The chemistry prize was awarded to Israelis Aaron Ciechanover and Avram Hershko and American Irwin Rose for their work in discovering a process that lets cells destroy unwanted proteins.

Norwegian Finn E. Kydland and American Edward C. Prescott received the Nobel Memorial Prize in Economic Sciences for shedding light on how government policies and actions affect economies worldwide.

The peace prize was given to Wangari Maathai, an environmental activist who is also Kenya's deputy environmental minister, for her work in sustaining and preserving the environment, along with improving human rights and democracy.

The Nobel Prizes are usually announced in October and are handed out every year on Dec. 10, the anniversary of the 1896 death of Alfred Nobel, a Swedish industrialist and the inventor of dynamite.

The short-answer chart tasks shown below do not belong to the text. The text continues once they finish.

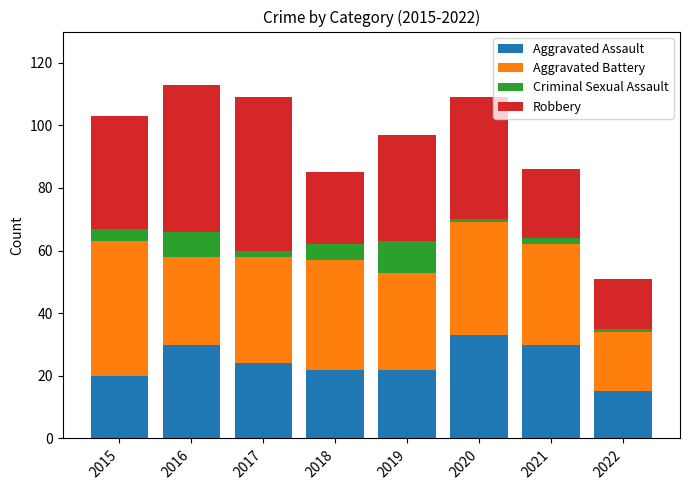

At which label does Aggravated Assault reach its peak?

2020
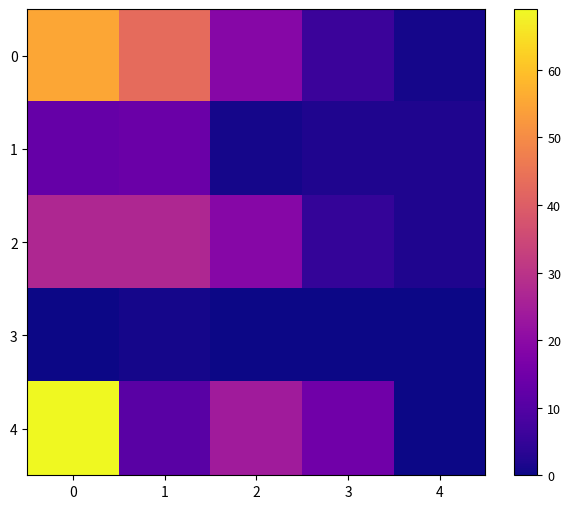

What is the difference between the maximum and minimum values in the row_1 series?

13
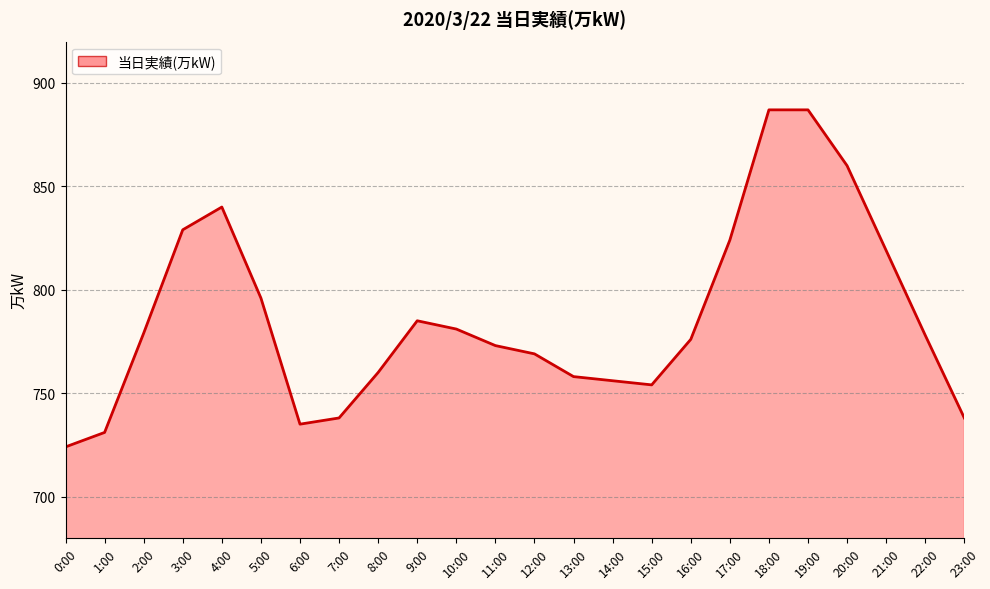

What position from the right is 22:00?

2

This year's prize carries a cash award of 10 million Swedish kronor (1.3 million US dollars), a gold medal and a diploma.

The Nobels, widely regarded as the world's most prestigious accolades in science and literature, have been awarded since 1901.

"Alfred Nobel realized the importance of science in the evolution of our world," Prof. Bengt Samuelsson, chairman of the Nobel Foundation, said in a speech at the awards ceremony.

"Modern society has become so dependent on science that its very foundation is based on scientific progress," he said.